A Snatch of Dialogue
I was watching a Randolph Scott western, The Tall T (1957), the other day, I had it on mainly as background, while I did something else, when a line of dialogue suddenly gave me a start. 'Had me a quiet woman once,' says Henry Silva's Chink,following up an observation that Mrs Mims (Maureen O'Sullivan) was 'so quiet you'd hardly know she was around'. The same dialogue, word for word, was familiar to me from Return of the Seven (1966), where it is Warren Oates' Colbee who speaks them in relation to Petra (Elisa Montes). In The Tall T, Chink then goes on to tell how the woman in question was down Sonora way and is amazed that Billy Jack (Skip Homeier) went there once but didn't go back, pointing out that there were 'ten head of women' for every man in Sonora. He should know as he'd romanced half of them and would have done the other half if he hadn't pulled a muscle in his leg. Again, in Return of the Seven, the dialogue proceeds identically, except that it is Virgilio Teixeira's Delgado who hadn't been back to Sonora. In both films the conversation is ended by a character telling the ladies' man that he 'talks too much'. What's fascinating is how the whole tone of the exchange differs between the two films. In The Tall T, as spoken by the thuggish and brutal Chink, it comes over as sleazy and sinister, the boast of a sexual predator. By contrast, in Return of the Seven, the same words are spoken by Colbee, a laid back and easy going gun fighter and come over as playful, a tall story told more as a joke than to impress anyone. The subtleties of characterisation completely transform the dialogue from sinister bragging to good humoured male banter.

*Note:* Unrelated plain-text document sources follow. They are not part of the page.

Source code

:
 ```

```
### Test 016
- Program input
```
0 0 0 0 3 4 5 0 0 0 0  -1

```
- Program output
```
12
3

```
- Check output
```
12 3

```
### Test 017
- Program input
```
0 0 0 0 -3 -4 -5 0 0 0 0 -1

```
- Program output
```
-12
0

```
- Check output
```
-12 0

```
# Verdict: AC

The obvious question, of course, is why the same dialogue appears in two different films, nine years apart, with, at first sight, no obvious connection. But the connection is there: it lies in Burt Kennedy, who wrote The Tall T and directed The Return of the Seven. The script for The Return of the Seven, though, is accredited to Larry Cohen, rather than Kennedy. I recall, however, an interview with Cohen in which he explained that he was asked to cut a large section from the middle of his original script, in order to speed the film up and keep its running time down to around ninety minutes (the released version ran ninety five minutes). As this piece of dialogue lifted from The Tall T comes around the middle of the released film, it is entirely possible that Kennedy inserted it himself, cannibalising his earlier script, so as to 'smooth over' the cuts in the original script. It helps develop a couple of the supporting characters and leads into that film's Frank (Claude Akins), a taciturn and withdrawn gun fighter,explaining his tragic back story, which engages audience sympathy with him. Of course, Kennedy had a track record of re-using dialogue that he obviously liked, from film-to-film. Randolph Scott's observation in The Tall T that 'There are some things a man can't ride around', for instance, also turns up in Ride Lonesome, Six Black Horses and Support Your Local Gunfighter, as well as The Return of the Seven. It's always quite startling when you suddenly recognise a piece of dialogue in a film that isn't a direct remake of another film you've seen, or that hasn't itself been remade into another movie you've previously seen. But scripts are reworked and recycled more often than we realise, a prime example being another western, Powder River (1953), which has whole scenes lifted intact and practically word-for-word from Frontier Marshal (1939) and My Darling Clementine (1946). This being the result of the fact that Twentieth Century Fox produced all three, with the first two being derived from Stuart N Lake's biography of Wyatt Earp, which they still owned the rights to, (it is even credited as being 'based on' in Powder River), so in order to produce a cost effective vehicle for Rory Calhoun, they cobbled together a new film recycled from parts of the earlier adaptations.